Schließlich nahmen das Team das System aus der Computersimulation und brachten es auf einen echten Roboterarm, der mit einer mehrfingrigen Hand ausgestattet ist. Sie legst verschiedene Alltagsgegenstände auf einen Tisch und baten den Roboter, diese Gegenstände unter Verwendung spezifischer Kontaktmuster zu greifen. Der Roboter führte diese komplexen Griffe in der realen Welt erfolgreich aus, hielt die Objekte stabil und demonstrierte die physische Machbarkeit der generierten Pläne.

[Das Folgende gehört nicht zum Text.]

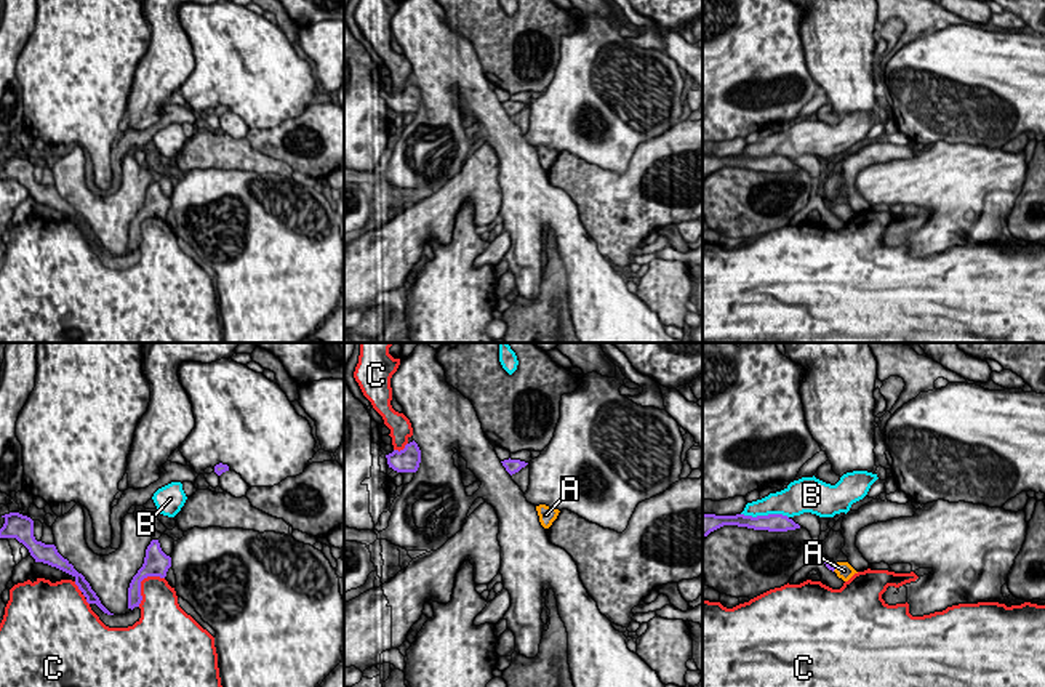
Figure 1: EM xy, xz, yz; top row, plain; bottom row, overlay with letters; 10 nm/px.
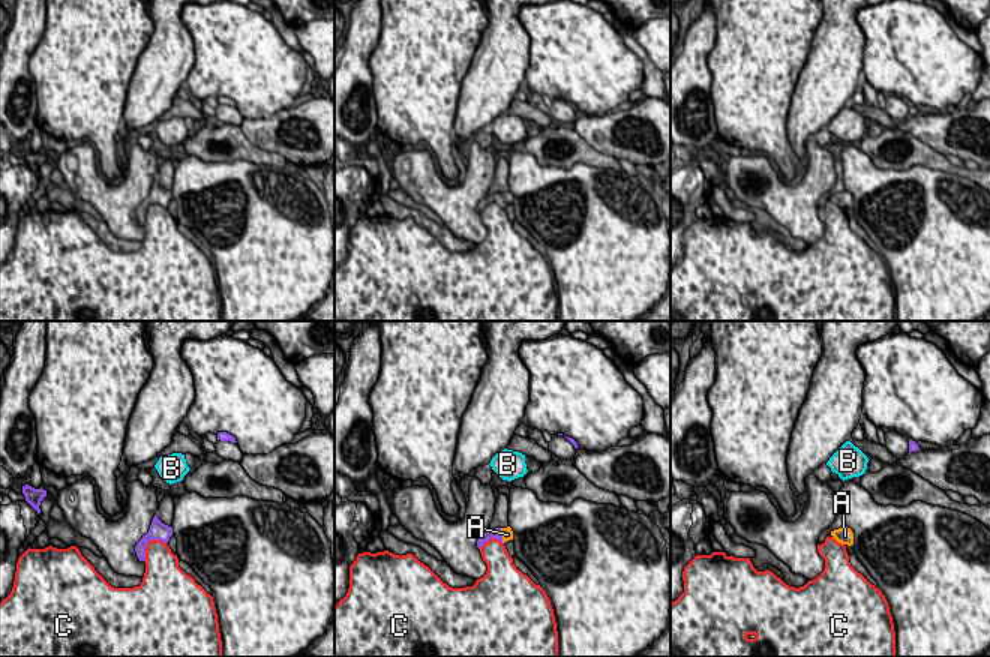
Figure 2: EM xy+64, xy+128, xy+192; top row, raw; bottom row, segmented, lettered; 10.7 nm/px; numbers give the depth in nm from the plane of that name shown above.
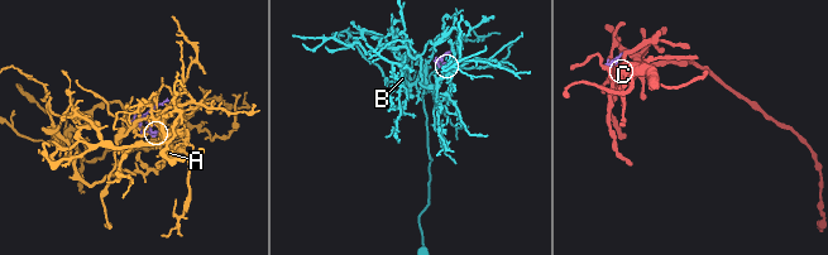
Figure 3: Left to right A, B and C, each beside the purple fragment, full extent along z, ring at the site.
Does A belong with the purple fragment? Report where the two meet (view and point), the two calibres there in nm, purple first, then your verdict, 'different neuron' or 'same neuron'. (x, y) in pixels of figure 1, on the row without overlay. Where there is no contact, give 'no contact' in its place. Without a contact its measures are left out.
contact yz (834, 208); calibres 70 and 170 nm; same neuron

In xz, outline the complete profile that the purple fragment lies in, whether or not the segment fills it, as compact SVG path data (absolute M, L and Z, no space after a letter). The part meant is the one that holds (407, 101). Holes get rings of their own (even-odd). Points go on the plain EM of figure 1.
M413 82L405 86L403 91L394 91L386 96L389 109L397 114L416 114L421 104L421 91L418 85Z

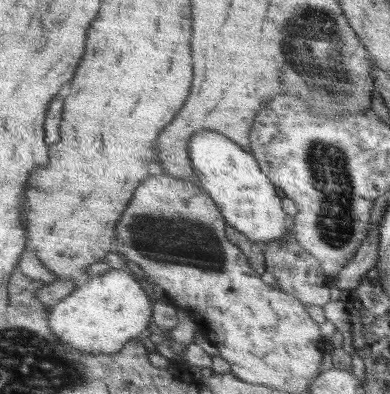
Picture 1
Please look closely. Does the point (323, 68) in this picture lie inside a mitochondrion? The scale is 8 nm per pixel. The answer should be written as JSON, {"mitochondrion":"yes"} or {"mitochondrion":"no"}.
{"mitochondrion":"yes"}

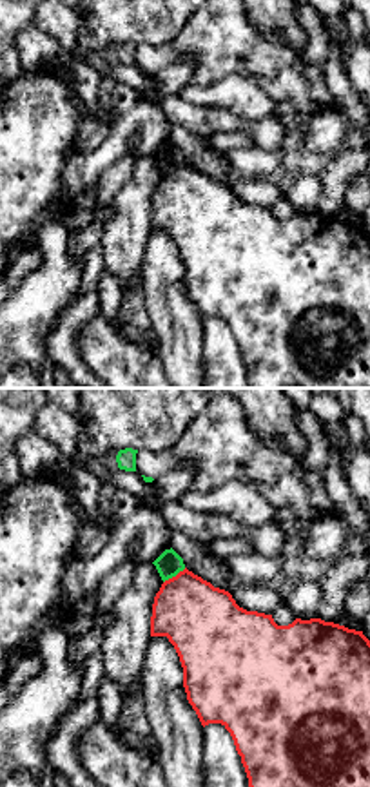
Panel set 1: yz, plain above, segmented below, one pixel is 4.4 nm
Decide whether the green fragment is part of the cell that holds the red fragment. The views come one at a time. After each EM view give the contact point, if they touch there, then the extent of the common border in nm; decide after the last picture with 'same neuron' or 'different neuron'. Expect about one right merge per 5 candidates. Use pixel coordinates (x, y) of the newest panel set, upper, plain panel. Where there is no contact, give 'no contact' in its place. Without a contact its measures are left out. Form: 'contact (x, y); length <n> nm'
contact (176, 169); length 120 nm

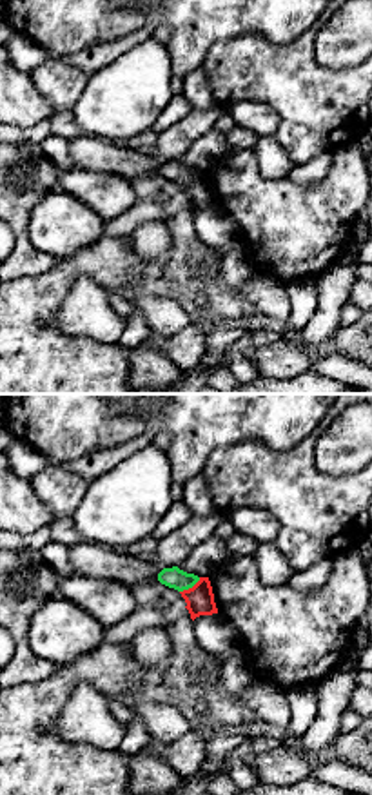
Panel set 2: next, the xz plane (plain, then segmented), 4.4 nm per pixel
contact (189, 182); length 120 nm

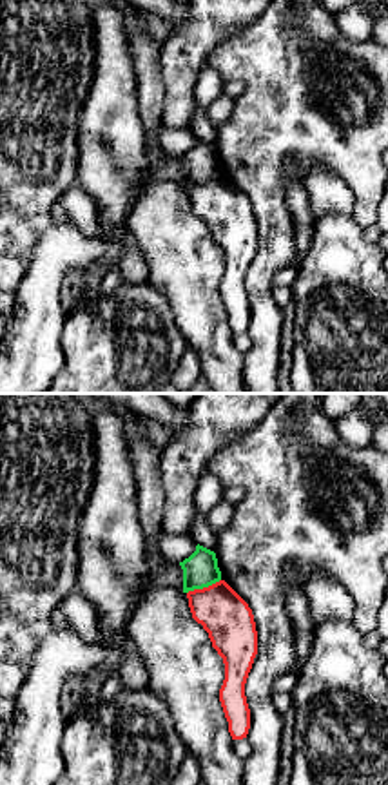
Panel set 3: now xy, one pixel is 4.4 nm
contact (203, 182); length 170 nm

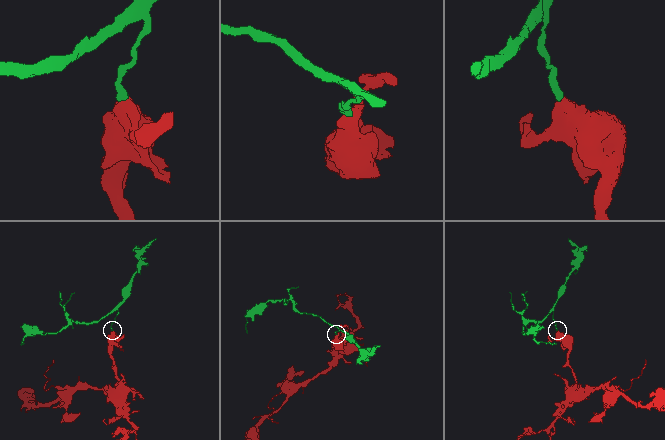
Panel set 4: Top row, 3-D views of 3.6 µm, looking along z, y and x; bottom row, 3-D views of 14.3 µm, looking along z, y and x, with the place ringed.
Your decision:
different neuron

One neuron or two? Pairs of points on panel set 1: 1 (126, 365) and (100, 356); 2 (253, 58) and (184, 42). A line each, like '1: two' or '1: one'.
1: one
2: one

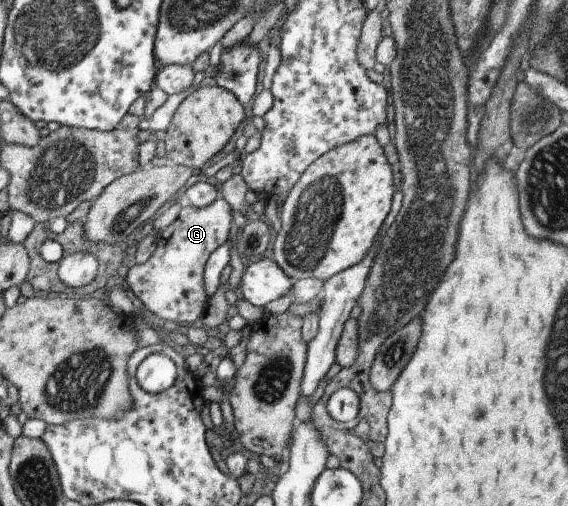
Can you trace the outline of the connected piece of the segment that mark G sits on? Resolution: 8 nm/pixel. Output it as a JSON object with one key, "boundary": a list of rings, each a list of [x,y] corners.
{"boundary":[[[220,195],[205,207],[197,207],[197,209],[184,203],[179,207],[177,217],[161,233],[156,233],[154,236],[155,249],[151,256],[144,263],[135,264],[127,269],[124,275],[127,289],[141,301],[141,305],[149,313],[178,323],[193,323],[203,315],[207,302],[203,282],[203,270],[207,257],[219,245],[225,243],[231,220],[231,207]]]}

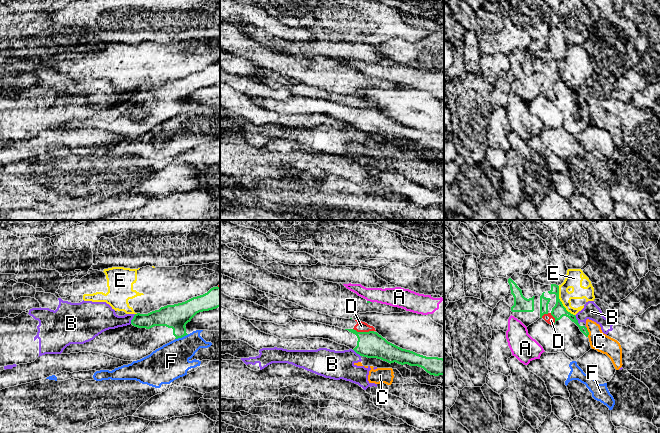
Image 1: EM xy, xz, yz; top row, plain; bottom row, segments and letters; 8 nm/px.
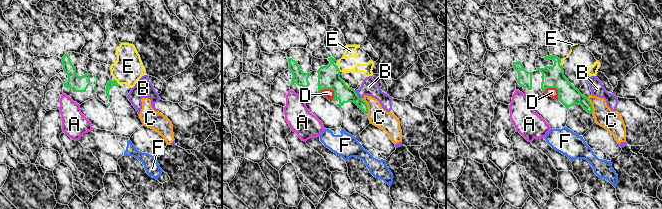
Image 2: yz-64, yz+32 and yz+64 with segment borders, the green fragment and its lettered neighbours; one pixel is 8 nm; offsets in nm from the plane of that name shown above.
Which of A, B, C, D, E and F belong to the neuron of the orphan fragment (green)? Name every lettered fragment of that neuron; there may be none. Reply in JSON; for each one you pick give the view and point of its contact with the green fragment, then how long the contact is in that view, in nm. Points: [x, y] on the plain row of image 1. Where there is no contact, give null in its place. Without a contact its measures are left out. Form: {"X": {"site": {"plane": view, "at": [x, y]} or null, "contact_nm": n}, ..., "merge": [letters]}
{"merge": []}

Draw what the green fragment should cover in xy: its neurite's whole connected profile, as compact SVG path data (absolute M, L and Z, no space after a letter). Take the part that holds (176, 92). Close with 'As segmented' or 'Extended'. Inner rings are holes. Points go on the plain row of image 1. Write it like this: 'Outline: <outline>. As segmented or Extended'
Outline: M220 63L185 78L167 81L148 90L137 89L131 100L109 105L84 120L70 120L61 130L93 128L137 137L163 121L186 111L186 100L199 88L220 83Z. Extended

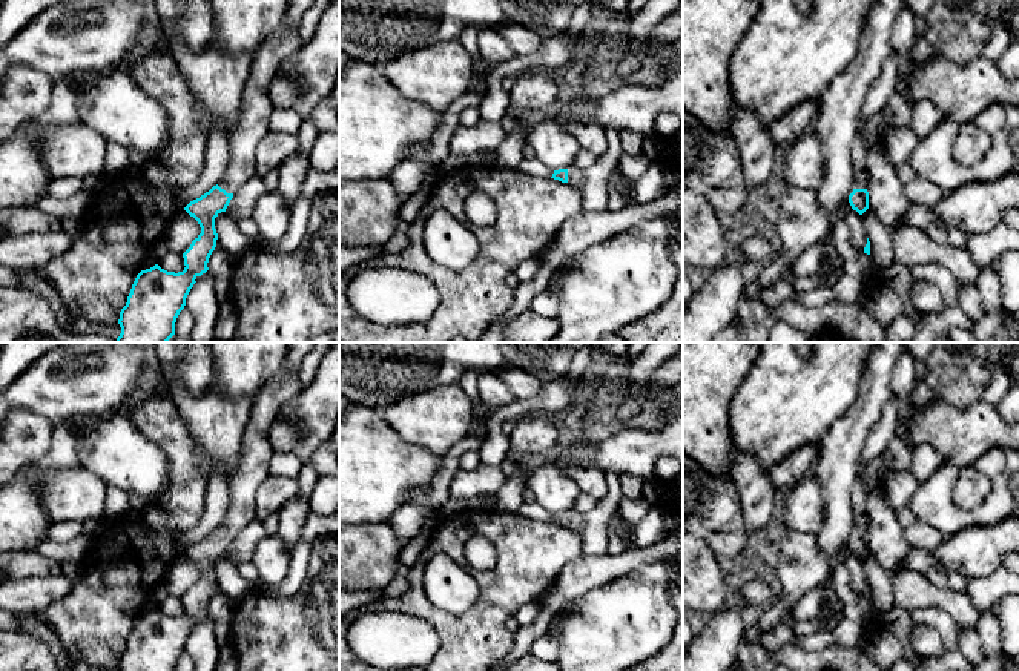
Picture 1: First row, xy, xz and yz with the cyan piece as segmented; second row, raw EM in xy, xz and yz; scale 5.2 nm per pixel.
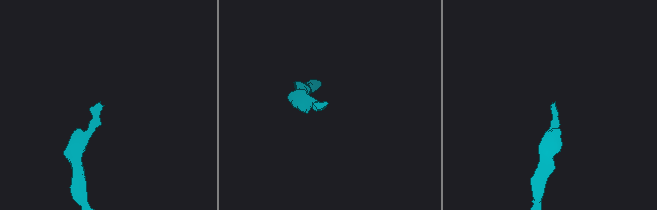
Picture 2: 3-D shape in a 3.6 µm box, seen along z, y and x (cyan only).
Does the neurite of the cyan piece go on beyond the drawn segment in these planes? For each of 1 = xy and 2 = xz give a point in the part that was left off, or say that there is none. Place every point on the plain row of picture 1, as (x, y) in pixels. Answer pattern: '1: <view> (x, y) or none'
1: xy (252, 470)
2: xz (574, 519)

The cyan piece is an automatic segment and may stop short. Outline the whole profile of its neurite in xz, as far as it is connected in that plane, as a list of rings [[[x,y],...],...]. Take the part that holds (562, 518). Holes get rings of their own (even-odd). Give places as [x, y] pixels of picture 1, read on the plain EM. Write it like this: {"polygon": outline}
{"polygon": [[[574,510],[569,513],[554,514],[551,522],[559,524],[562,527],[568,527],[569,530],[575,533],[580,533],[583,528],[583,516]]]}

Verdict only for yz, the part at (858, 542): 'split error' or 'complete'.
split error

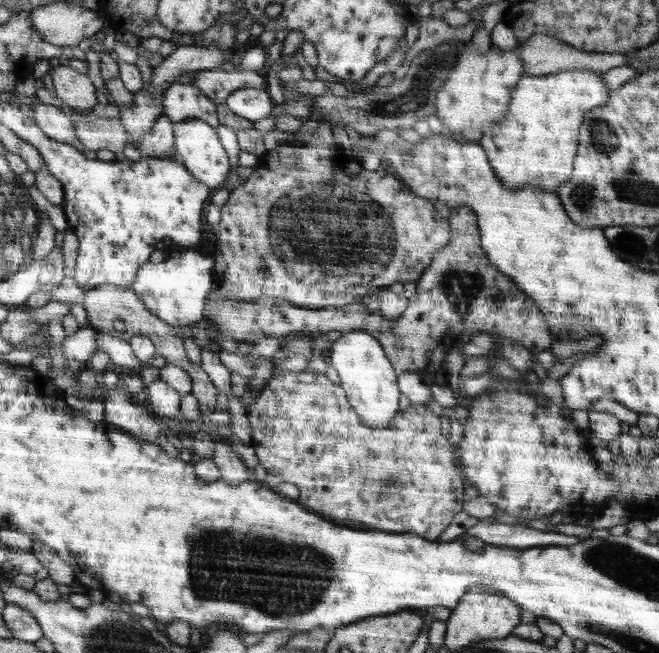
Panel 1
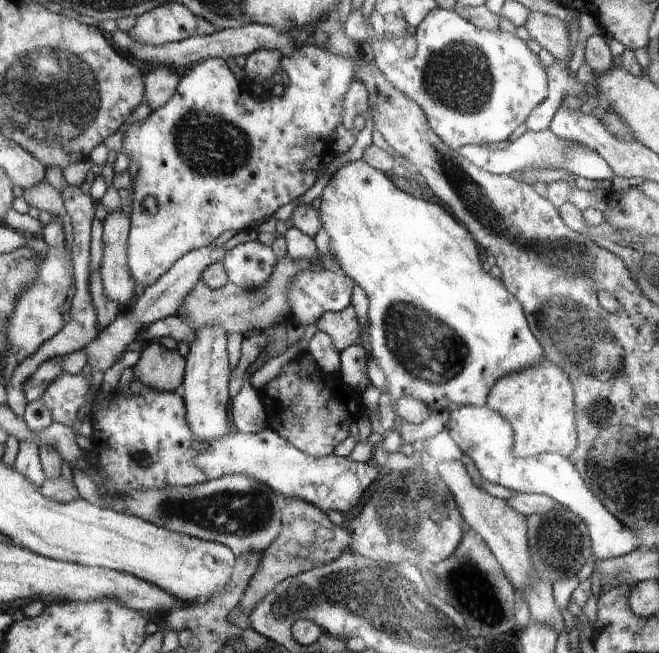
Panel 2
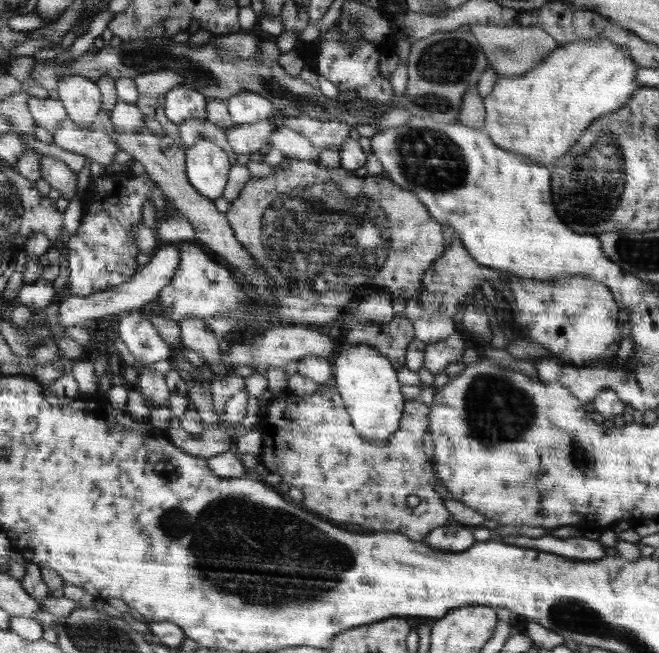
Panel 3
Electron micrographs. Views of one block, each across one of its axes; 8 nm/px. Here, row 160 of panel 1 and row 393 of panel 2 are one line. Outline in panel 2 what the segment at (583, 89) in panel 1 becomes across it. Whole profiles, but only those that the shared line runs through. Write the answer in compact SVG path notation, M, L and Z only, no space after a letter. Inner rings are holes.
M546 358L534 368L500 378L491 390L485 407L498 412L511 422L514 430L515 453L527 458L541 453L557 453L562 457L572 455L576 448L574 430L574 396L568 376Z

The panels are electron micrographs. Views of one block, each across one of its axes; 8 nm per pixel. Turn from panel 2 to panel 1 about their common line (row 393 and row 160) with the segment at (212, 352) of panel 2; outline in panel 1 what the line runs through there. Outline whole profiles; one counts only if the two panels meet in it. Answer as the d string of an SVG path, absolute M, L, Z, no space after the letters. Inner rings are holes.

Die Experimente bestätigten, dass das System eine hochgradig abstrakte Anweisung wie „verwende einen Präzisionsgriff“ in eine konkrete, stabile physische Aktion auf ein Objekt übertragen konnte, das es zuvor noch nie gesehen hatte. Diese Arbeit legt nahe, dass wir, indem wir Roboter lehren, die funktionale Logik eines Griffs statt nur die Geometrie eines Objekts zu verstehen, Maschinen bauen können, die weitaus fähiger für die nuancierte, aufgabenorientierte Manipulation sind, die in unserem täglichen Leben erforderlich ist.